Cinq conseils à la chômeuse célibataire

Chantal Boedts,

Ma Grande Chérie, ce n’est pas grave, pas grave du tout, je vais m’occuper de toi, maintenant que ces méchants, ces sans vergogne, et j’en passe, ne t’ont pas renouvelé ton CDD, ce contrat dur et déterminé, que tu mérites, et ce n’est pas faute d’avoir essayé de travailler, je le sais moi personnellement, tu as tout fait, tout fait, pour continuer à supporter la face de rat de notre patron, le Méchant Loup de la tour Madou, et l’ombre de son ombre, le Nain Lourd du Boulevard Jacquemain, cet escroc du quatrième étage, ce pinceur de croupion des madames-café à la sortie des ascenseurs, je suis écœurée…

Conseil n°l : Regarder un snuff movie : « torture d’un sexe déshumanisé en silicone », puis sortir dans le brouillard s’acheter un vibromasseur.

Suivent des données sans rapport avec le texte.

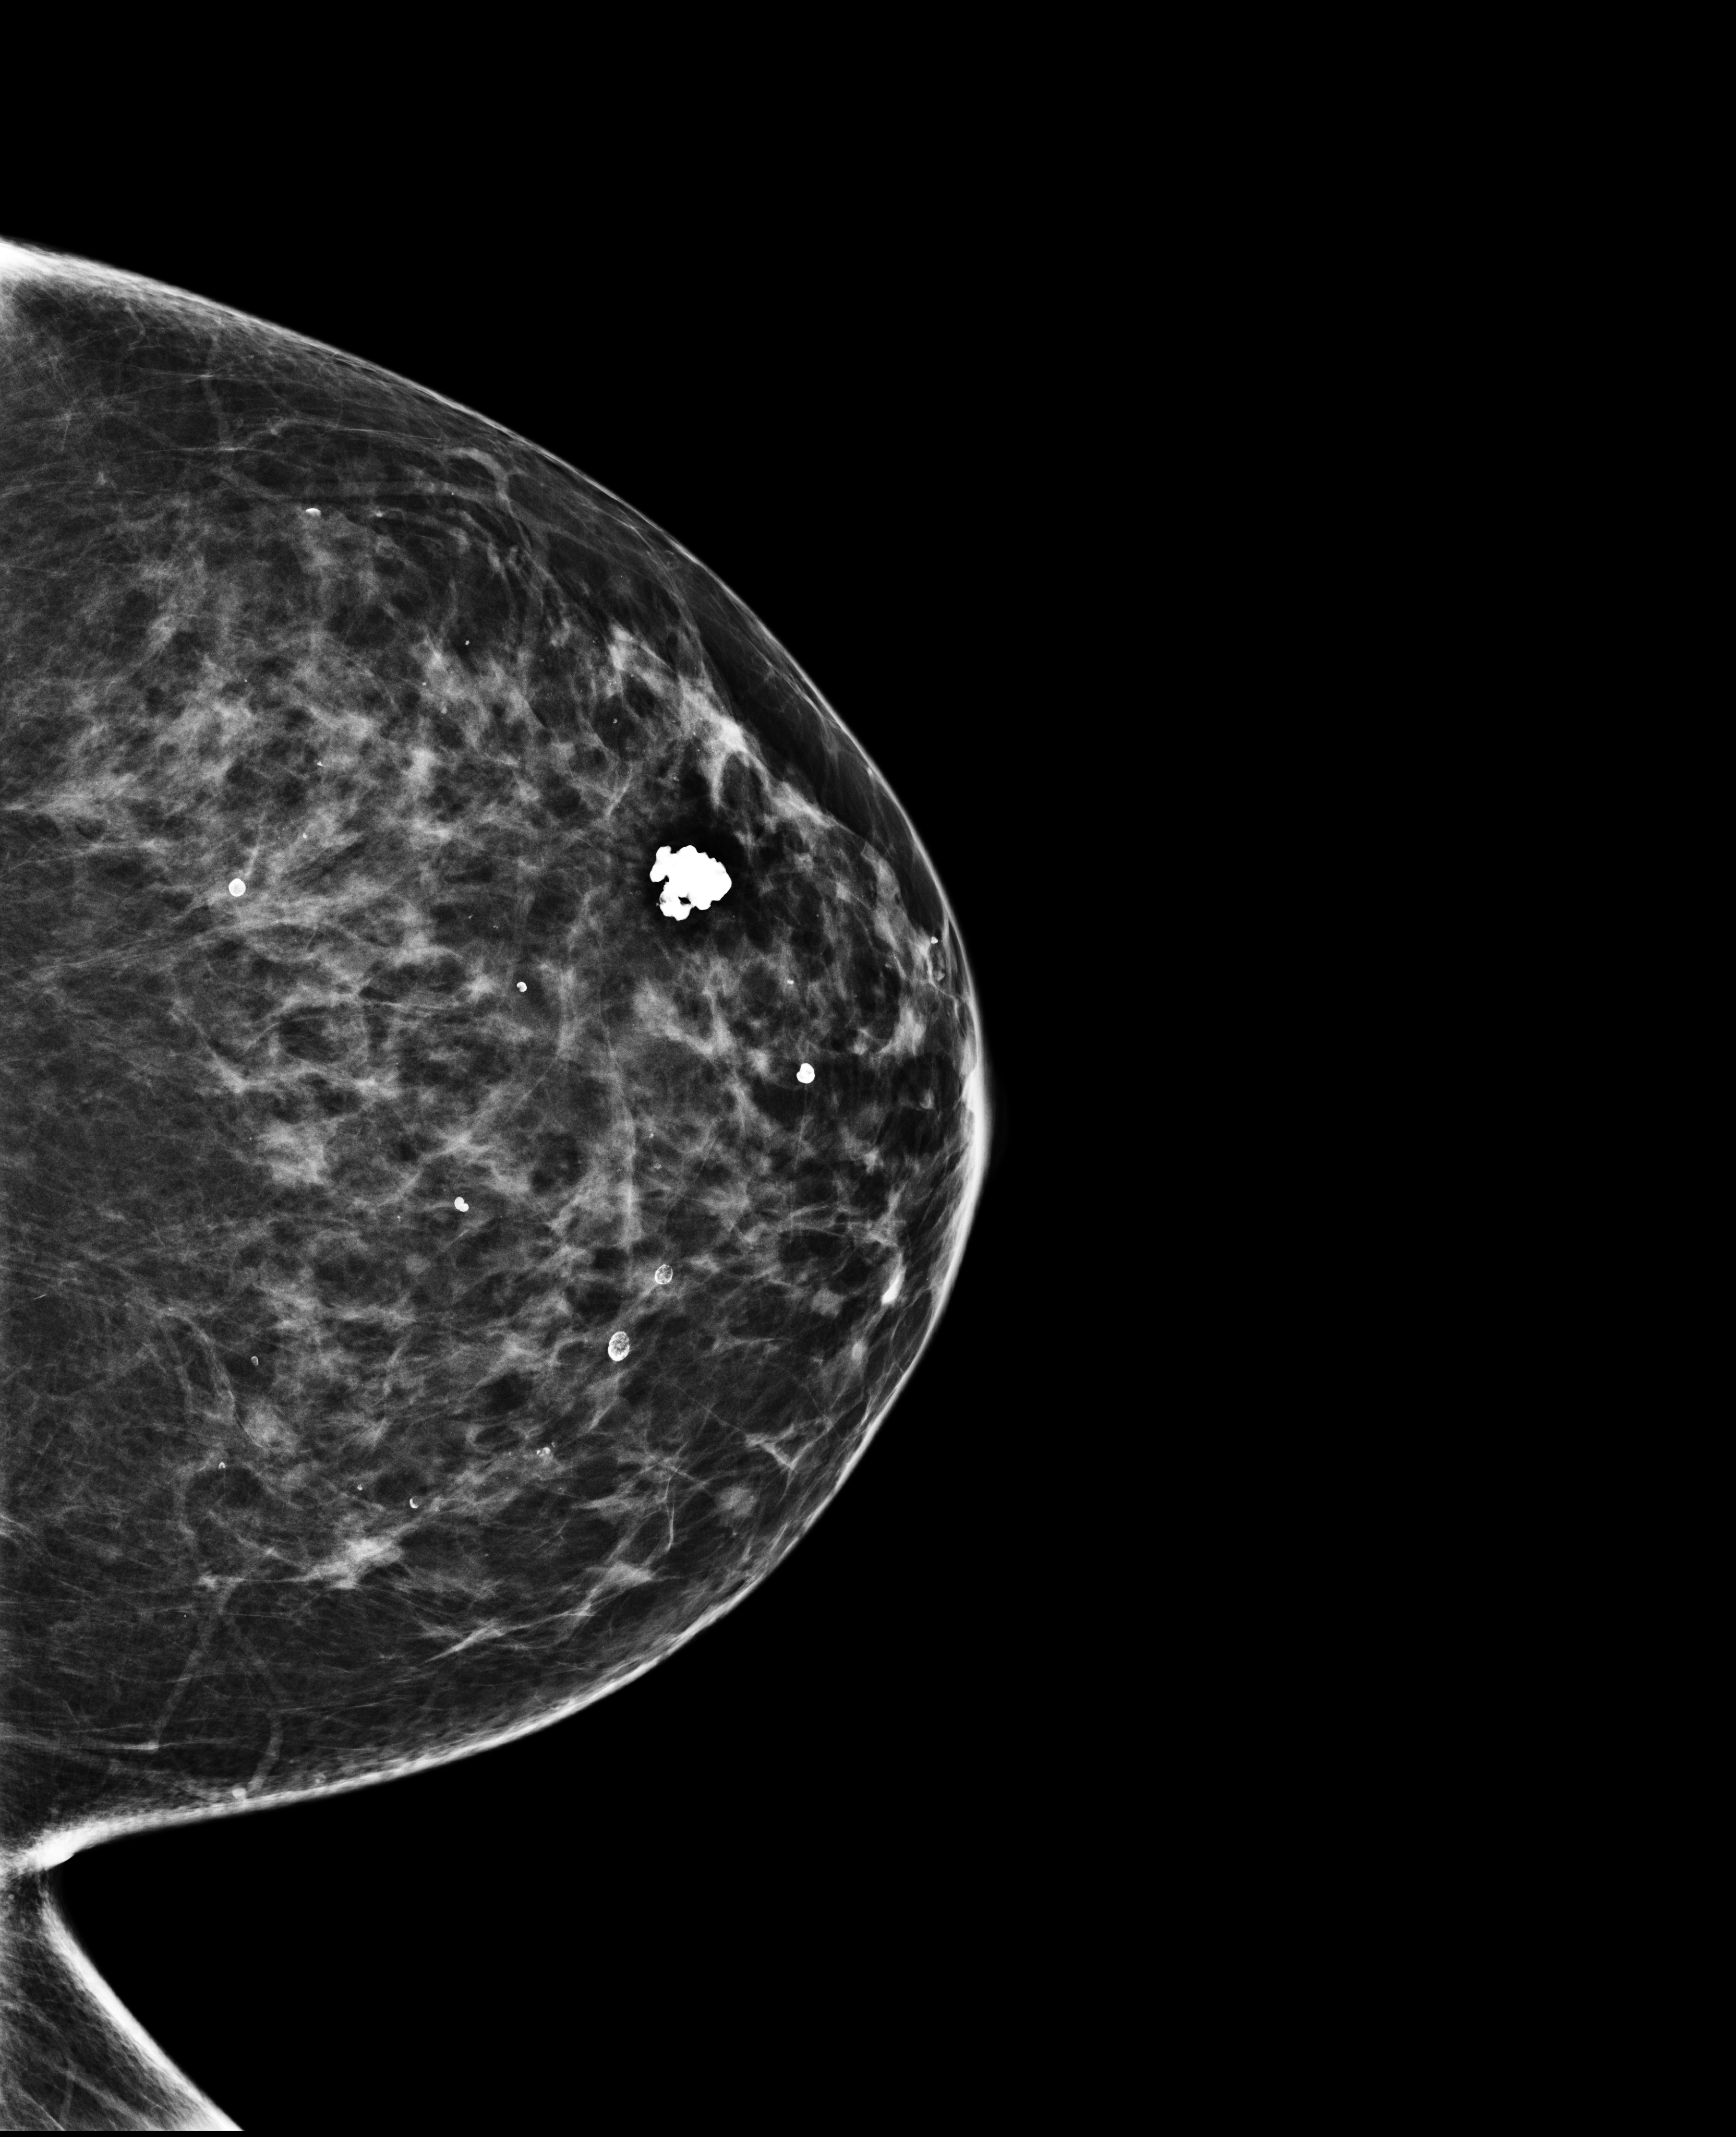
Annual screening mammography examination; system: Selenia Dimensions. Female patient, age 65 years.
Image type: full-field digital mammogram. Breast: left. Projection: craniocaudal (CC) view. Breast density at the screening exam (both breasts): heterogeneously dense (BI-RADS density category c). Final BI-RADS category for the screening round (tomosynthesis exam, both breasts): category 2. Recall: no recall after this screen.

… ma Grande Chérie, je te comprends, j’ai moi-même fait le tour de la question, même s’il faut raison garder, ne pas faire beaucoup de bruit pour rien, je te rassure : tu es assurée, je veux dire tu as une couverture sociale, tu n’es pas dans la rue en janvier, tu es prémunie contre tous les dangers, grâce à ta prime complémentaire, qui va enfin prendre tout son sens, son droit chemin et son bon droit, car, nous le savons, nous l’avons proclamé au dernier conseil d’administration de la tour Madou, lorsque nous n’avions pas encore reçu la nouvelle infamante, insultante, propre à faire sortir tous les syndicats dans la rue, et pas seulement la deuxième quinzaine de mai et la meilleure semaine d’octobre, que les grand patrons du monde sont obligés, contraints sous peine d’astreinte, de nous licencier pour conserver la compétitivité, enfin c’est ce que l’on nous dit pour faire passer la pilule, pour qu’on se retire dignement, sans se plaindre, honteux d’insister de rester : en réalité c’est une erreur de ne pas s’accrocher, par n’importe quel moyen, la Fouine Perverse, celle que nous détestons pour ses hauts talons et ses strings, quand elle en porte, l’a compris avant nous, maintenue à son poste contre vents et marées, comme par hasard, alors que le falzar du Nain Lourd du Boulevard Jacquemain, son fut, son pantalon feutrine C & A de la semaine de 35 heures, sans les pauses-café et la consultation des mails perso, son vêtement de l’entrejambe est resté entrouvert après son passage tirette-éclair, comme on dit si bien à notre sex-étage, sans m’exciter davantage et sans porter ombrage à cette fouine servile, qui m’a volé ma place, oui, je te le dis ma Grande Chérie, et c’est bien là le scandale, elle est passée juste avant moi le jour du grand balayage, et sa feuille du dessous de la pile est passée au-dessus de la mienne…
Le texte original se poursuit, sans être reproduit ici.